In April, the studio announced they were considering giving a lead role to Al Jolson, who was making Rose of Washington Square for the studio. This role eventually went to Ricardo Cortez.

The previous Moto film, Mysterious Mr. Moto, had finished shooting in April 1938. Filming on this one started in June 1938.

Virginia Field also appeared in the first film of the series, Think Fast, Mr. Moto. John Carradine had previously appeared in Thank You, Mr. Moto.

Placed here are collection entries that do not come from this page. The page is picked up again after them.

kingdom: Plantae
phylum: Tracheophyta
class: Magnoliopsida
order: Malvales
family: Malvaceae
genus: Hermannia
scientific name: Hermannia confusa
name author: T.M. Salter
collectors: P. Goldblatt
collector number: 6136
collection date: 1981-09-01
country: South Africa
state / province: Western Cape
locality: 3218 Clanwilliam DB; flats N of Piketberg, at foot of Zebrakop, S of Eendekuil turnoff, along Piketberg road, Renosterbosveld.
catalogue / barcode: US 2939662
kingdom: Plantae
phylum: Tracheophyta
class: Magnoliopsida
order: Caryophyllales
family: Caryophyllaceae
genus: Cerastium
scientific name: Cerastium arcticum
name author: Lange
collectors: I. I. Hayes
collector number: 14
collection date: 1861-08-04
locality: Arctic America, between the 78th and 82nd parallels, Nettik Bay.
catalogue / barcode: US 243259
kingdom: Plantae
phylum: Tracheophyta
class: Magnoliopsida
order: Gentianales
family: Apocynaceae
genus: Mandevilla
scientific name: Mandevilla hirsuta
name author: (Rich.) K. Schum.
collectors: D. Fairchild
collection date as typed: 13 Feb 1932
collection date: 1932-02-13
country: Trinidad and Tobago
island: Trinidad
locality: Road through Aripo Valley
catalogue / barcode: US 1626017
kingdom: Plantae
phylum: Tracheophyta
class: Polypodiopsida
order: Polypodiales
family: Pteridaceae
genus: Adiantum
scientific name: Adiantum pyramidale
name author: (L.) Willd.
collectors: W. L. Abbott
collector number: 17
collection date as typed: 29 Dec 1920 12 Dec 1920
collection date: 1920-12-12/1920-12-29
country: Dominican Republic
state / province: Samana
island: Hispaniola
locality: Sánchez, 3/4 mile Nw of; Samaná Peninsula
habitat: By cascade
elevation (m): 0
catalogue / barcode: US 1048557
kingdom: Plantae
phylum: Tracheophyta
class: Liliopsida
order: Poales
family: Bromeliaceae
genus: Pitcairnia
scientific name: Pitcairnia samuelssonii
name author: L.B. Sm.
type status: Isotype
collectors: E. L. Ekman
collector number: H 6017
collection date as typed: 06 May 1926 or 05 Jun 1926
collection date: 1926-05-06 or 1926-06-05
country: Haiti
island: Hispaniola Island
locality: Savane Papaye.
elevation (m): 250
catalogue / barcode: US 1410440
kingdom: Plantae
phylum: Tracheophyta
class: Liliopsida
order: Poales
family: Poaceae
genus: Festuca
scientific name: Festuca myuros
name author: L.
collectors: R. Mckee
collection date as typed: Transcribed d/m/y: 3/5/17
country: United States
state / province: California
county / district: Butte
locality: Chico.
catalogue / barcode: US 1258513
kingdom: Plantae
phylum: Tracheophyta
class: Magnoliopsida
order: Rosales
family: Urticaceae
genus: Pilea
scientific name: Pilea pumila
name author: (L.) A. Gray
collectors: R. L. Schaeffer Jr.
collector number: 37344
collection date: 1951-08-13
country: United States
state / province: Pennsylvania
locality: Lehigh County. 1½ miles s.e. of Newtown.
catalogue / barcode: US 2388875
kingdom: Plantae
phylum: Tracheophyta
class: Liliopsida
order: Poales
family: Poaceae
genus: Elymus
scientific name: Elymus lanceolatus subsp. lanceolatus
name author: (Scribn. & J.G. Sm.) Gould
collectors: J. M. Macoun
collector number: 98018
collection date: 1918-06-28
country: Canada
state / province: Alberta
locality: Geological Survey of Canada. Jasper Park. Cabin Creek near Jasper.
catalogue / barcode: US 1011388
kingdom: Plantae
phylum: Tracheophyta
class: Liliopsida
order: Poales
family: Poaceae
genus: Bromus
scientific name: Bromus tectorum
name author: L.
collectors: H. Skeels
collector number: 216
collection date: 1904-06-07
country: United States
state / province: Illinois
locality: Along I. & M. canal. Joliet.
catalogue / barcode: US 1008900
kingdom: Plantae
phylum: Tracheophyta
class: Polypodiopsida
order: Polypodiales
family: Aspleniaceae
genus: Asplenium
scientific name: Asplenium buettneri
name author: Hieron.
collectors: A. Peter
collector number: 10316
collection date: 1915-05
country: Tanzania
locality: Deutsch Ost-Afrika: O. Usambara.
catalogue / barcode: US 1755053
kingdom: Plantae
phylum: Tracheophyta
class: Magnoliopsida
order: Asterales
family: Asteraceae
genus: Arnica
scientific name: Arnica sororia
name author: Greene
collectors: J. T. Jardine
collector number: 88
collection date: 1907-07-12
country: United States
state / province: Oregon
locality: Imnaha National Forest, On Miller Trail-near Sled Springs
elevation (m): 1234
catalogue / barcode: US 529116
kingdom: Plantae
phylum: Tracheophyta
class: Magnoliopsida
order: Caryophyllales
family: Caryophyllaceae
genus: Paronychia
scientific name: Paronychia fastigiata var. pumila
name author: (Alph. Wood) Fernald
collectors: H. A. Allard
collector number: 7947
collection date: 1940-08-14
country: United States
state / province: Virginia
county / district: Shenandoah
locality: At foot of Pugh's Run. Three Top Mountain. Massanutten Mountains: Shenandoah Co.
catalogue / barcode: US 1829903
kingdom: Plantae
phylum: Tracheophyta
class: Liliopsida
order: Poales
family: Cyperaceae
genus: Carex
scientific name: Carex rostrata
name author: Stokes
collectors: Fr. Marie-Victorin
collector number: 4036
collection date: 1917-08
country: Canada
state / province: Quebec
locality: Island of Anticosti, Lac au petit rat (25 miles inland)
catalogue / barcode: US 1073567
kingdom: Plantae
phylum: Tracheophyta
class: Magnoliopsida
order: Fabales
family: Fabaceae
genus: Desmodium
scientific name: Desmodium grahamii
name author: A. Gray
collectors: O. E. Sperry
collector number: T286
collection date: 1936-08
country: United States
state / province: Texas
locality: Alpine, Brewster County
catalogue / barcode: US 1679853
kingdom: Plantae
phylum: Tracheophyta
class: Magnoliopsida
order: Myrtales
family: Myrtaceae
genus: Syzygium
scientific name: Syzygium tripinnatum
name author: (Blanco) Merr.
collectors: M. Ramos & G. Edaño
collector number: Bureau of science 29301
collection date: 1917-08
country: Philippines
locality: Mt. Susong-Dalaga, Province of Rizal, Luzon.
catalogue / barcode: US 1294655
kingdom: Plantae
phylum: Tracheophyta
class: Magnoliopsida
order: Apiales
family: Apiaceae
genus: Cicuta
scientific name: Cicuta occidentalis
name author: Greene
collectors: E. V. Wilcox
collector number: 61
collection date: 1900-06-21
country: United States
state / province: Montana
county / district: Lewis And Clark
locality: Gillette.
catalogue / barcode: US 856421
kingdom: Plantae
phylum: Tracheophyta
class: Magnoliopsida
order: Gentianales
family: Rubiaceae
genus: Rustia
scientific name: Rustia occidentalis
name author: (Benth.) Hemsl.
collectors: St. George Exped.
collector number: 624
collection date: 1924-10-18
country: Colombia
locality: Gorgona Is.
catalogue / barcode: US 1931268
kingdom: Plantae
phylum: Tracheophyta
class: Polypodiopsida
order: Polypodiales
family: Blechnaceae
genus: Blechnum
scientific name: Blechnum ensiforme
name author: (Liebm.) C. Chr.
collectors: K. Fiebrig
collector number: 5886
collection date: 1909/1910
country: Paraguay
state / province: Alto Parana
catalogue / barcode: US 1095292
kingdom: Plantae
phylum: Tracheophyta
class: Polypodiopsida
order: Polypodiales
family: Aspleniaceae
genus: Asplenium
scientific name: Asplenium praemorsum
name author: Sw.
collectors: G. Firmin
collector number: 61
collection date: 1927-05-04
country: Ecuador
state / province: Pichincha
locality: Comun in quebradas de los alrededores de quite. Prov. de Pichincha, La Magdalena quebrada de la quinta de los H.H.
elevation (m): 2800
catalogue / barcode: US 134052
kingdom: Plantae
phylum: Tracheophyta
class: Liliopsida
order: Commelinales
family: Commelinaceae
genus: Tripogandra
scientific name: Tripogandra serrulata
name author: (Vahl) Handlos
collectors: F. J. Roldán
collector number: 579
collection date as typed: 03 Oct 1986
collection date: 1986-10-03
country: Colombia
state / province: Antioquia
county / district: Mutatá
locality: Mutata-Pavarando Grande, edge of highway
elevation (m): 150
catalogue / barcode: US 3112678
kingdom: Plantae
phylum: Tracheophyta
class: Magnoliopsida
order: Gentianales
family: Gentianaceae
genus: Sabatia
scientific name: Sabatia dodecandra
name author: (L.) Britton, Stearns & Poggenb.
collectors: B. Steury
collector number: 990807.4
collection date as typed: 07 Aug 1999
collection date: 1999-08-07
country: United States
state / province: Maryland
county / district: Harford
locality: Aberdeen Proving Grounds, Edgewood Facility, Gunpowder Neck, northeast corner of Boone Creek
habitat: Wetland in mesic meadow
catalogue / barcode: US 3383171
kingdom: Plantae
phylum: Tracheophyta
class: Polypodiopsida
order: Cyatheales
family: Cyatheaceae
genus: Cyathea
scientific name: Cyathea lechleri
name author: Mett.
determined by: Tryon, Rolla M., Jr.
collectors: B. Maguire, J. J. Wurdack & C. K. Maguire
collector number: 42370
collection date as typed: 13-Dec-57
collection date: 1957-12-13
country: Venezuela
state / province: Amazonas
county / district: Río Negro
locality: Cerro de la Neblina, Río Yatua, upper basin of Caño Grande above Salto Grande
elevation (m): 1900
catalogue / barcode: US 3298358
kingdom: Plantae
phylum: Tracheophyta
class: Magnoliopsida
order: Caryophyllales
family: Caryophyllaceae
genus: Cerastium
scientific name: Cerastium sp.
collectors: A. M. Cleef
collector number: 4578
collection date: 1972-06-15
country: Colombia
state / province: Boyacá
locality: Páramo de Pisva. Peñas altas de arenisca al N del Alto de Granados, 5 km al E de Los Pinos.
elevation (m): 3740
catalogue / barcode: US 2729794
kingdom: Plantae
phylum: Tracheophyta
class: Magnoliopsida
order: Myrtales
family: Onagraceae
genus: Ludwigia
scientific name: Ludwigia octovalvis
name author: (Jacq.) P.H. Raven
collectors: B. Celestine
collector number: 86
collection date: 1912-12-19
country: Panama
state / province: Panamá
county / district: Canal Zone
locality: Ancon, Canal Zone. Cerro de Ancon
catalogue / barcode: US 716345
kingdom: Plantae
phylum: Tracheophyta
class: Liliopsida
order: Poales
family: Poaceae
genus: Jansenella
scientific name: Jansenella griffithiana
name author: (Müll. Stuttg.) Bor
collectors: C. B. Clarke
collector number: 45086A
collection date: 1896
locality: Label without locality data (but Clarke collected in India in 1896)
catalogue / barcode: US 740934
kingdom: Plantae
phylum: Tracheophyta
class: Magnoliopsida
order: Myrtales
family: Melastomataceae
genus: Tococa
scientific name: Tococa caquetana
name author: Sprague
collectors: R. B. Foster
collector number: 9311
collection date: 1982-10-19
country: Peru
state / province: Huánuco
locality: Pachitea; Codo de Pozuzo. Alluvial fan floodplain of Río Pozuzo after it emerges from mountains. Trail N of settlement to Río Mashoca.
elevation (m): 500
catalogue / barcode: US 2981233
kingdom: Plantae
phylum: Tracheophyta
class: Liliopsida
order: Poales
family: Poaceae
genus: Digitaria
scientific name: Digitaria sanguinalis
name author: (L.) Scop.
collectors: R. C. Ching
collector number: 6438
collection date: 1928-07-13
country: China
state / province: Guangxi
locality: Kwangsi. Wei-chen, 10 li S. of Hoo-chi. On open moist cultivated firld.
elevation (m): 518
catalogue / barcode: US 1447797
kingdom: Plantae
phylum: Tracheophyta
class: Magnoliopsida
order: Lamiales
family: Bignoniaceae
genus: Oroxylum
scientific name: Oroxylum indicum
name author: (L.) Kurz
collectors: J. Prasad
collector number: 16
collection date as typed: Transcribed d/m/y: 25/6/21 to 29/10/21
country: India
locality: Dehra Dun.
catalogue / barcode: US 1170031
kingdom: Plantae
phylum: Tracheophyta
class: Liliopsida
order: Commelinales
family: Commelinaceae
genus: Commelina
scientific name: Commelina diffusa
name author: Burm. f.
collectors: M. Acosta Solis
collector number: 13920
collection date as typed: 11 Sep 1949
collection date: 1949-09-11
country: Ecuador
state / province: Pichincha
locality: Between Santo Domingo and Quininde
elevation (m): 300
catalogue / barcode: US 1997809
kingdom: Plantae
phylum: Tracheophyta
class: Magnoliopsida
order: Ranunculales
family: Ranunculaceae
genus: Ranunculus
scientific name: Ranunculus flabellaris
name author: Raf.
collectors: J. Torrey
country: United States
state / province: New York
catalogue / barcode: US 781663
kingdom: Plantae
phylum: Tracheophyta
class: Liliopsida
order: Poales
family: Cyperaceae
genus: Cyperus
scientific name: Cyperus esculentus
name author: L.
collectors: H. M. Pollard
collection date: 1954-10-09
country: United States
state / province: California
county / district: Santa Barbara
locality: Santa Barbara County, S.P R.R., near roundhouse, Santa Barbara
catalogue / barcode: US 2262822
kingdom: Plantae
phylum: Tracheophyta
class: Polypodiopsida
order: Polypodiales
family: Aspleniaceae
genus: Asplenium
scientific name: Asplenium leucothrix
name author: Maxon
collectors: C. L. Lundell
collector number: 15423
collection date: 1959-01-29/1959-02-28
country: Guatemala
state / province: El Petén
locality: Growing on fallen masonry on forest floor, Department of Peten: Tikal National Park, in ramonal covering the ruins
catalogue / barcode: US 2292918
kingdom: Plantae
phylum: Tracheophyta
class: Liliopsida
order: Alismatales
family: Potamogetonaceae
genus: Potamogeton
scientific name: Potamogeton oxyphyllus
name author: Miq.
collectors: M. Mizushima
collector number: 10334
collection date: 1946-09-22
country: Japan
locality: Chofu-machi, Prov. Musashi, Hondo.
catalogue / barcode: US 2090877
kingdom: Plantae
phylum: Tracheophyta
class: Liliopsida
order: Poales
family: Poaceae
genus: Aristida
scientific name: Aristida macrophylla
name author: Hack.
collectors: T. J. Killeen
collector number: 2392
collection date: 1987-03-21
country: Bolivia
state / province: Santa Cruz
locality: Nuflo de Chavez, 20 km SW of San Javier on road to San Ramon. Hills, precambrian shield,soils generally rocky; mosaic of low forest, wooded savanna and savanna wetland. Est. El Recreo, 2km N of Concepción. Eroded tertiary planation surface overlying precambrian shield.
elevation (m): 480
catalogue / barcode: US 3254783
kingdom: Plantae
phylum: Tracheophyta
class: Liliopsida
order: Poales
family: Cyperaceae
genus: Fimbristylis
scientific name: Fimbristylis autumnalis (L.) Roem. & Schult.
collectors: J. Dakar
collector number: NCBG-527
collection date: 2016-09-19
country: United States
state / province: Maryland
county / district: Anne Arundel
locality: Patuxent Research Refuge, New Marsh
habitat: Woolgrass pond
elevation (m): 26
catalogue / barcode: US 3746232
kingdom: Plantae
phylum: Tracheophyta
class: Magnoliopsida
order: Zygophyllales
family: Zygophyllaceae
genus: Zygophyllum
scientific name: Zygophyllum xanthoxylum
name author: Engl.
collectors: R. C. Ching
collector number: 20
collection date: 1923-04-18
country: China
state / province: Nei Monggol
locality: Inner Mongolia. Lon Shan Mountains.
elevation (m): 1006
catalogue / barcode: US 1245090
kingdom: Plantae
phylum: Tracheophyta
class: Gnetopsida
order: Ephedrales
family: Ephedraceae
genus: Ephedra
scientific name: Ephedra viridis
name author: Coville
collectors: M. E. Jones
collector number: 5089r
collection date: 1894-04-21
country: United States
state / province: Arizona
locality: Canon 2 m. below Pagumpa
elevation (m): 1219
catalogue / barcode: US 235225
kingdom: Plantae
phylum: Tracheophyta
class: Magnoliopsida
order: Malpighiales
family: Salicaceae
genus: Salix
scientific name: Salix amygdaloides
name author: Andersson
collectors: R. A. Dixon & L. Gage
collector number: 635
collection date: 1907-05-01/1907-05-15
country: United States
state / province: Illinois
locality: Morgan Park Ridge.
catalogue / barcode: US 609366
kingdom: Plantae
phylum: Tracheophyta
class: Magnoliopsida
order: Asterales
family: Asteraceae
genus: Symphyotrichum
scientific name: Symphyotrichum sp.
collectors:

Carradine's part was to have been played by Miles Mander but he was delayed by retakes on Suez and had to be replaced.

While filming a fight scene on the film, stunt man Harvey Perry was knocked out for five minutes.

When Ricardo Cortez made the film he announced he was retiring from acting and had signed to Fox as a director.

==Reception==
The film was released in January 1939. The New York Times said Moto "belongs to the leisurely school of Oriental screen sleuths" whose slow technique is "a little tough on the audience" but praised the "rousing old fashioned climax". The Los Angeles Times gave the film "faint praise" saying it was "routine".

==Home media==
This film, along with Mr. Moto in Danger Island, Mr. Moto's Gamble, Mr. Moto Takes a Vacation and (as a DVD extra) The Return of Mr. Moto, was released on DVD in 2007 by 20th Century Fox as part of The Mr. Moto Collection, Volume Two.